_Your objective_:
Extend the commit diff for the stream ID pull request, picking up right after its final line.

─── Selected passage

Merge pull request #126 from mlcommons/stream-id-encode

Add stream ID to GPU operators and support multiple streams in simulate_execution
mlcommons · Jul 13, 2024 · 2d16e16 · 2d16e16
2 parents 7f8b892 + c3ec4ee
commit 2d16e16
Show file tree

Hide file tree

Showing 3 changed files with 43 additions and 23 deletions.
diff --git a/src/converter/converter.py b/src/converter/converter.py
@@ -36,6 +36,7 @@ def main() -> None:
     parser.add_argument(
         "--num_passes", type=int, default=None, required="Text" in sys.argv, help="Number of training passes"
     )
+    parser.add_argument("--simulate", action="store_true", help="Run simulate_execution if set")
     parser.add_argument("--log_filename", type=str, default="debug.log", help="Log filename")
     args = parser.parse_args()
 
@@ -47,7 +48,7 @@ def main() -> None:
             converter = TextConverter(args.input_filename, args.output_filename, args.num_npus, args.num_passes)
             converter.convert()
         elif args.input_type == "PyTorch":
-            converter = PyTorchConverter(args.input_filename, args.output_filename)
+            converter = PyTorchConverter(args.input_filename, args.output_filename, simulate=args.simulate)
             converter.convert()
         else:
             supported_types = ["Text", "PyTorch"]

diff --git a/src/converter/pytorch_converter.py b/src/converter/pytorch_converter.py
@@ -33,16 +33,18 @@ class PyTorchConverter:
         output_filename (str): Output file name for the converted Chakra trace.
     """
 
-    def __init__(self, input_filename: str, output_filename: str) -> None:
+    def __init__(self, input_filename: str, output_filename: str, simulate: bool = False) -> None:
         """

──────
─── Supplied data

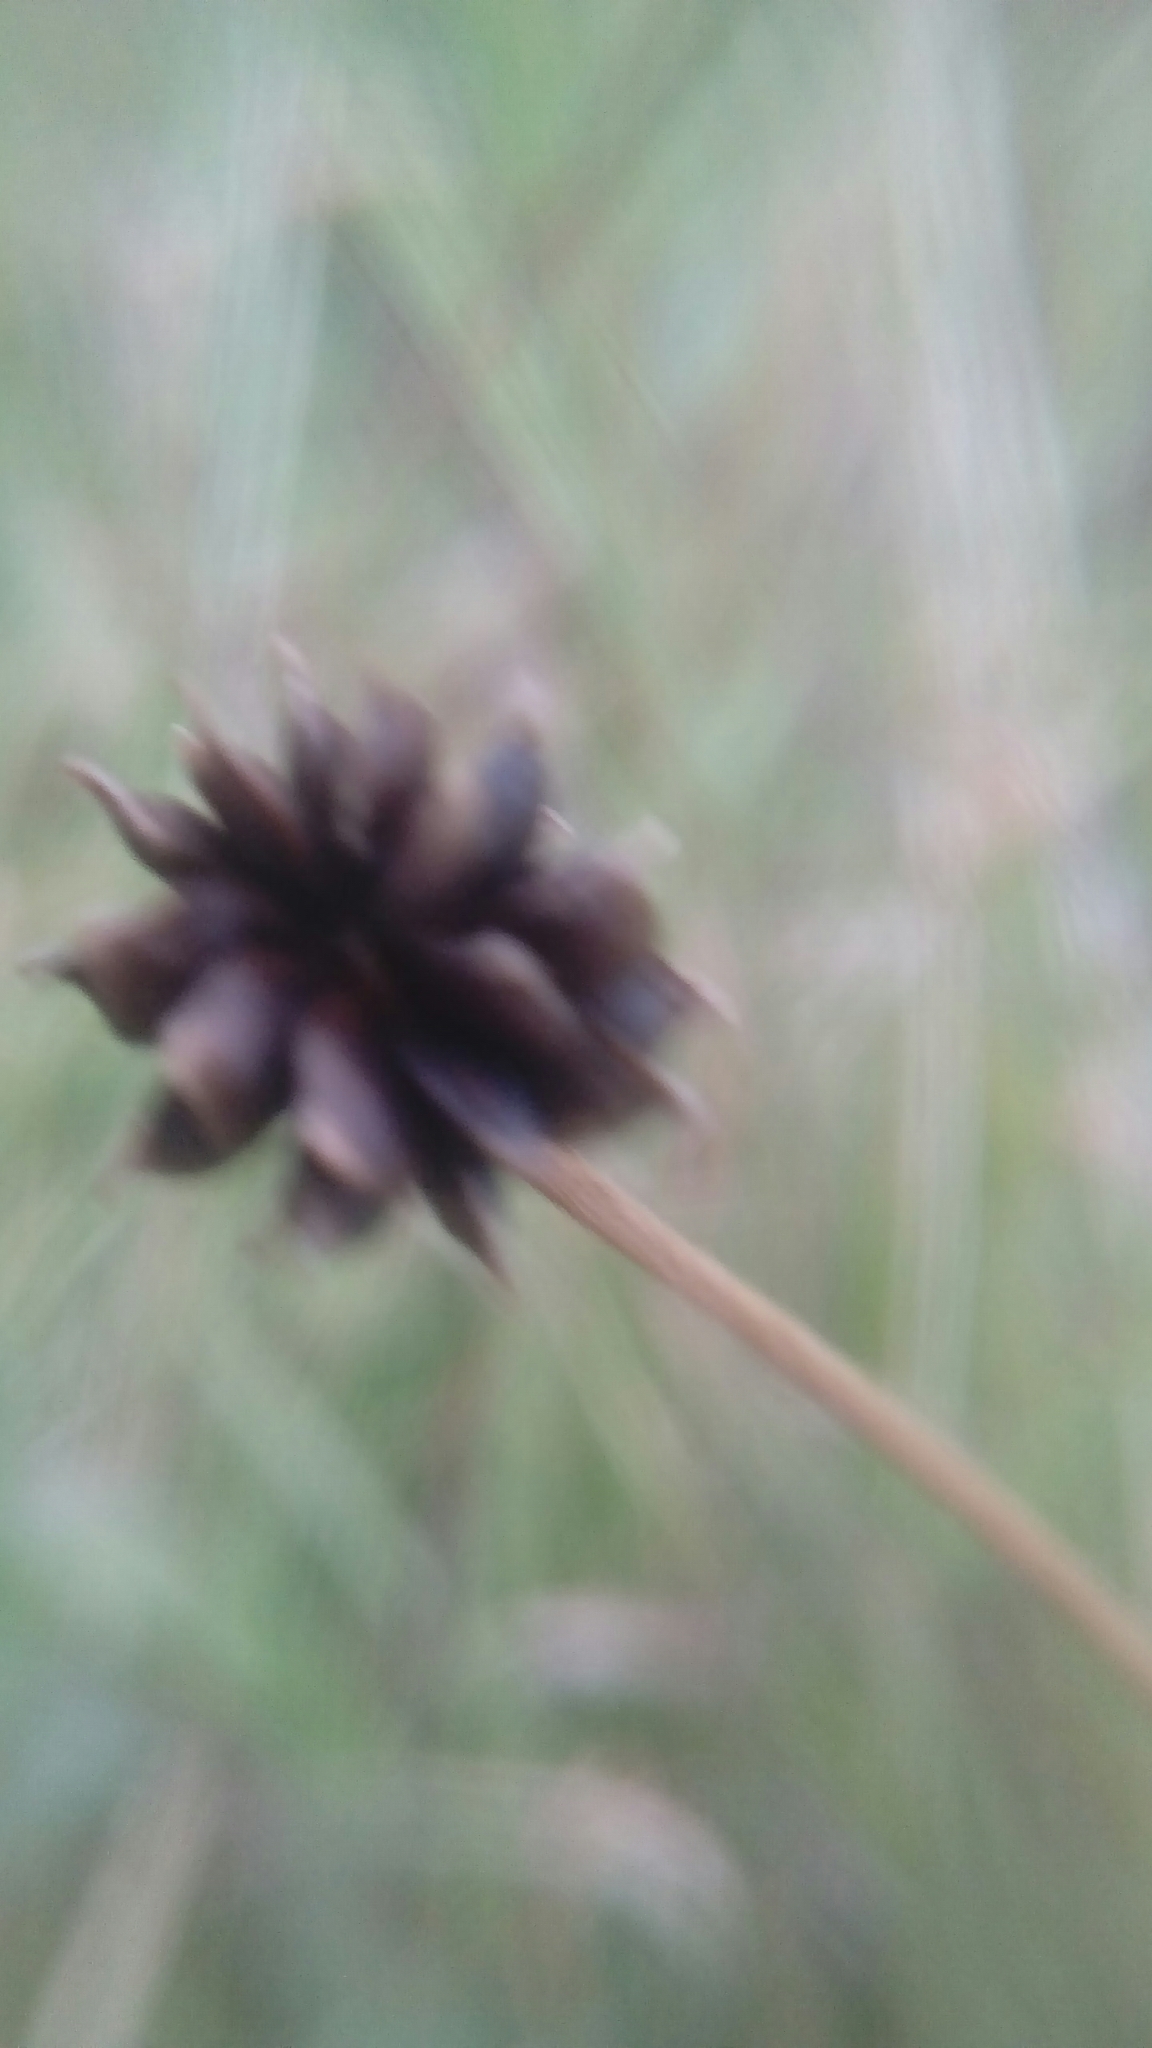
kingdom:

──────

_The reply_:
         Initialize the PyTorch to Chakra converter. It sets up necessary attributes and prepares the environment.
 
         Args:
             input_filename (str): Name of the input file containing PyTorch execution trace.
             output_filename (str): Name of the output file for the converted Chakra trace.
+            simulate (bool): Whether to run simulate_execution after conversion.
         """
         self.input_filename = input_filename
         self.output_filename = output_filename
+        self.simulate = simulate
 
     def convert(self) -> None:
         """Convert PyTorch execution traces into the Chakra format."""
@@ -74,7 +76,8 @@ def convert(self) -> None:
             chakra_nodes,
         )
         self.close_chakra_execution_trace(chakra_et)
-        self.simulate_execution(chakra_nodes, pytorch_nodes, parent_to_children_map)
+        if self.simulate:
+            self.simulate_execution(chakra_nodes, pytorch_nodes, parent_to_children_map)
 
     def load_pytorch_execution_traces(self) -> Dict:
         """
@@ -337,6 +340,8 @@ def convert_to_chakra_node(
                 ChakraAttr(name="is_cpu_op", bool_val=not pytorch_node.is_gpu_op()),
             ]
         )
+        if pytorch_node.stream is not None:
+            chakra_node.attr.append(ChakraAttr(name="stream", int64_val=pytorch_node.stream))
         return chakra_node
 
     def get_chakra_node_type_from_pytorch_node(
@@ -677,6 +682,7 @@ def close_chakra_execution_trace(self, chakra_et: IO[bytes]) -> None:
         if chakra_et and not chakra_et.closed:
             chakra_et.close()
 
+    # ruff: noqa: C901
     def simulate_execution(
         self,
         chakra_nodes: Dict[int, ChakraNode],
@@ -711,44 +717,57 @@ def simulate_execution(
 
         issued_nodes: Set[int] = set()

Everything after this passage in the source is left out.